What Can I Do If Status of Elasticsearch Shards (Unassigned Shards) Becomes Down?

Symptom

The Elasticsearch cluster reports an error message indicating that the Elasticsearch instance has a master shard in the down state or the Elasticsearch instance has a replica shard in the down state.

Procedure

Log in to any EsNode and run the following command to view the shard that is in the down state. The unassigned.reason column indicates that the shard becomes down because it is an unassigned shard.

curl -XGET --tlsv1.2 --negotiate -k -u : "https://ip:httpport/_cat/shards/indexname?v&h=index,shard,prirep,state,node,unassigned.reason" | grep UNASSIGNED
- ip: indicates the IP address of any EsNode in the Elasticsearch cluster.
- httpport: indicates the HTTP port number of the Elasticsearch instance. To obtain the port number, log in to Manager, select the Elasticsearch service of the cluster to be operated, choose Configurations > All Configurations, and search for SERVER_PORT in the upper right corner. Use the port of the EsNodeX instance for access.
- indexname: indicates the name of the index of the shards to be queried.

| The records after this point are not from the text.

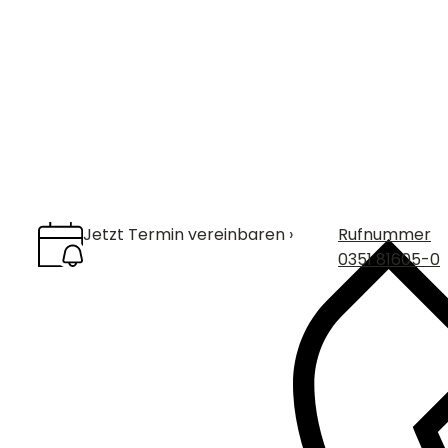
Jetzt Termin vereinbaren ›
Rufnummer
0351 81605-0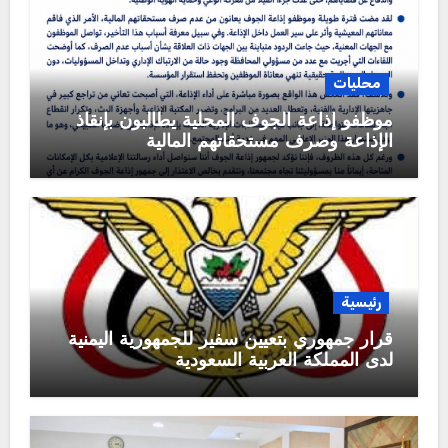
محليات
موظفو إذاعة الجوف المحلية يطالبون بإنقاذ
الإذاعة وصرف مستحقاتهم المالية
رئيسية
قرار جمهوري بتعيين سفير للجمهورية اليمنية
لدى المملكة العربية السعودية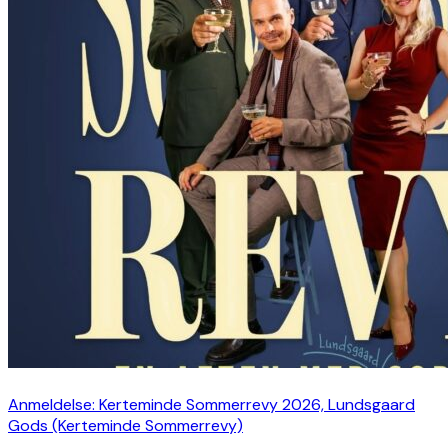
Anmeldelse: Kerteminde Sommerrevy 2026, Lundsgaard
Gods (Kerteminde Sommerrevy)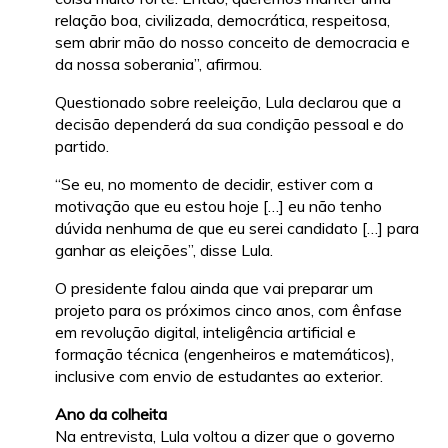
relação boa, civilizada, democrática, respeitosa,
sem abrir mão do nosso conceito de democracia e
da nossa soberania”, afirmou.
Questionado sobre reeleição, Lula declarou que a
decisão dependerá da sua condição pessoal e do
partido.
“Se eu, no momento de decidir, estiver com a
motivação que eu estou hoje […] eu não tenho
dúvida nenhuma de que eu serei candidato […] para
ganhar as eleições”, disse Lula.
O presidente falou ainda que vai preparar um
projeto para os próximos cinco anos, com ênfase
em revolução digital, inteligência artificial e
formação técnica (engenheiros e matemáticos),
inclusive com envio de estudantes ao exterior.
Ano da colheita
Na entrevista, Lula voltou a dizer que o governo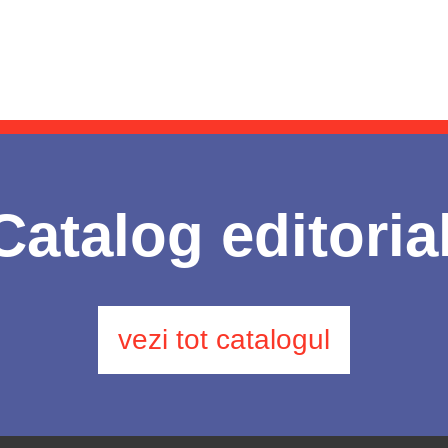
Catalog editoria
vezi tot catalogul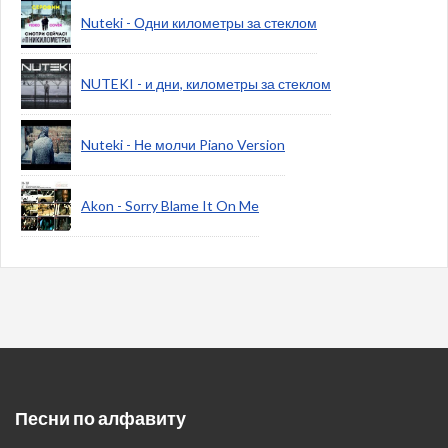
Nuteki - Одни километры за стеклом
NUTEKI - и дни, километры за стеклом
Nuteki - Не молчи Piano Version
Akon - Sorry Blame It On Me
Песни по алфавиту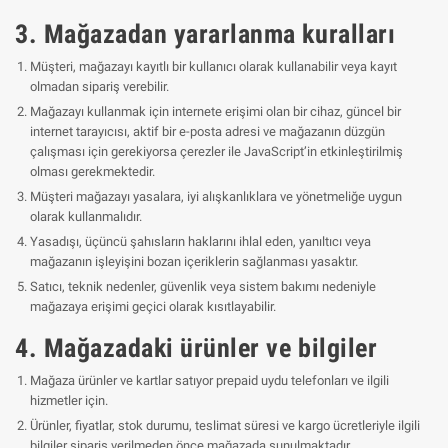
3. Mağazadan yararlanma kuralları
Müşteri, mağazayı kayıtlı bir kullanıcı olarak kullanabilir veya kayıt
olmadan sipariş verebilir.
Mağazayı kullanmak için internete erişimi olan bir cihaz, güncel bir
internet tarayıcısı, aktif bir e-posta adresi ve mağazanın düzgün
çalışması için gerekiyorsa çerezler ile JavaScript’in etkinleştirilmiş
olması gerekmektedir.
Müşteri mağazayı yasalara, iyi alışkanlıklara ve yönetmeliğe uygun
olarak kullanmalıdır.
Yasadışı, üçüncü şahısların haklarını ihlal eden, yanıltıcı veya
mağazanın işleyişini bozan içeriklerin sağlanması yasaktır.
Satıcı, teknik nedenler, güvenlik veya sistem bakımı nedeniyle
mağazaya erişimi geçici olarak kısıtlayabilir.
4. Mağazadaki ürünler ve bilgiler
Mağaza ürünler ve kartlar satıyor prepaid uydu telefonları ve ilgili
hizmetler için.
Ürünler, fiyatlar, stok durumu, teslimat süresi ve kargo ücretleriyle ilgili
bilgiler sipariş verilmeden önce mağazada sunulmaktadır.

Locate the causes of shard unassignment. Possible causes are as follows:
1. INDEX_CREATED: The API for creating an index introduces the problem.
2. CLUSTER_RECOVERED: Full data restoration is performed for the cluster.
3. INDEX_REOPENED: An index is enabled or disabled.
4. DANGLING_INDEX_IMPORTED: The result of dangling index is not imported.
5. NEW_INDEX_RESTORED: Data is restored from the snapshot to a new index.
6. EXISTING_INDEX_RESTORED: Data is restored from the snapshot to a disabled index.
7. REPLICA_ADDED: Replica shards are added explicitly.
8. ALLOCATION_FAILED: Shard assignment fails.
9. NODE_LEFT: The node that carries the shard is located outside of the cluster.
10. REINITIALIZED: Misoperations (such as use of the shadow replica shard) exist in the process from moving the shard to the shard initialization.
11. REROUTE_CANCELLED: The assignment is canceled because the routing is canceled explicitly.
12. REALLOCATED_REPLICA: It is determined that a better replica location will be used, and the existing replica assignment is canceled. As a result, the shard is unassigned.

If the value of unassigned.reason is ALLOCATION_FAILED, run the following command:

curl -XPOST --tlsv1.2 --negotiate -k  -u :  "https://ip:httpport/_cluster/reroute?retry_failed=true"

Execute explanation of the API to view the detailed cause of the unassignment of the shard. The three parameters in the request can be queried in the command output in Step 1. The first column indicates the index name, the second column indicates the shard ID, and the third column indicates whether the shard is the primary shard.
```
curl -XGET --tlsv1.2 --negotiate -k  -u :  "https://ip:httpport/_cluster/allocation/explain?pretty" -H 'Content-Type:application/json' -d '{
    "index": "indexname",
    "shard": shardId,
    "primary": isPrimary
}'
```
- indexname: indicates the index name in the first column in the output of the _cat/shards command.
- shardId: indicates the shard ID in the second column in the output of the _cat/shards command.
- isPrimary: indicates whether the shard to be queried is a primary or a replica shard. If the value in the third column in the output of the _cat/shards command is p, the shard is the primary shard and you need to set this parameter to true. Otherwise, the shard is a replica shard, and you need to set this parameter to false.

Analyze the output of the explain command. If the command output contains the explanation field, check whether the information related to this field contains a recommended solution. Give priority to the recommended solution if any.
Check whether the shards in the UNASSIGNED state in the cat/shards command in 1 are concentrated in a few EsNode instances. If yes, restart these Elasticsearch instances separately to trigger shard restoration.